On dit que Nicéphore naviguant dans les eaux de Lesbos, en l’été de l’an 803, fut curieux de voir les déchus.

Il débarqua sous le promontoire, escalada les sentes, se fit livrer passage par les sentinelles, et marcha vers la colonnade en ruines. Il trouva ses prisonniers à la besogne. Amollis par l’âge, flétris, leurs bajoues blettes, les eunuques se drapaient dans les lambeaux d’habits jadis somptueux. Leurs pieds nus pressaient les pédales des rouets. Marie chantonnait. Comme en un trône, Irène siégeait sur un chapiteau rompu. Un chiffon de pourpre contenait ses cheveux gris, et une robe de laine noire à franges violettes ondulait le long de son corps étique. La main gardait un grand bâton. Devant elle, le rouet et la quenouille étaient prêts pour la reprise du labeur.

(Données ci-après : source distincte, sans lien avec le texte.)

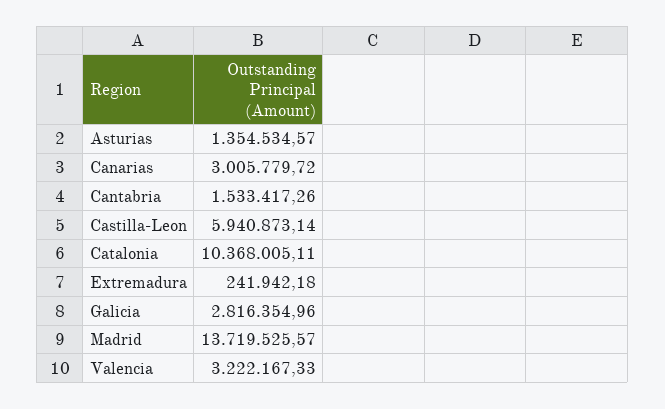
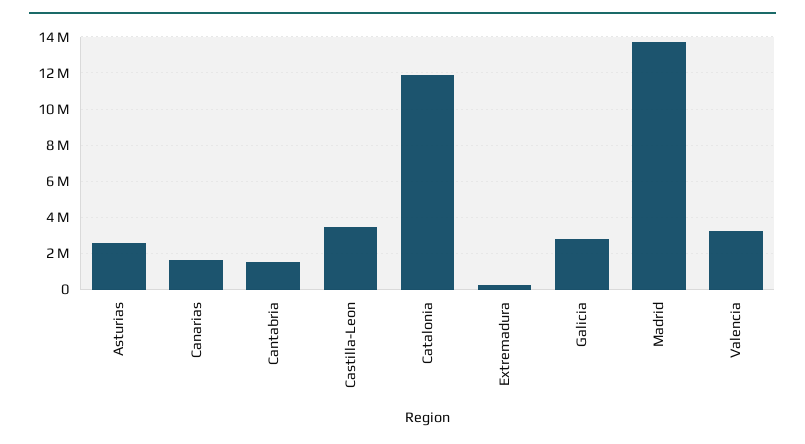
Asturias: 1354534.57 -> 2500000
Canarias: 3005779.72 -> 1500000
Castilla-Leon: 5940873.14 -> 3500000
Catalonia: 10368005.11 -> 12000000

Nicéphore resta debout. Parce qu’il était vêtu d’un costume militaire, ils ne le reconnurent pas d’abord. Ils le prirent pour un officier. Sa cuirasse de buffleterie, par-dessus la tunique bleue, reproduisait les exactes apparences en relief d’une nudité virile et herculéenne, les muscles des mamelles, les plis du ventre, le trou du nombril. À partir de la taille tombaient, contre les caleçons, de lourdes lanières blanches, terminées par des têtes léonines d’onyx, d’agathe, de topaze, d’argent. Un court manteau d’hyacinthe, brodé d’un aigle de soie et agrafé sur l’épaule, recouvrait d’une capuce sa tignasse grise. Nulle autre arme qu’un barreau d’ivoire ne le chargeait.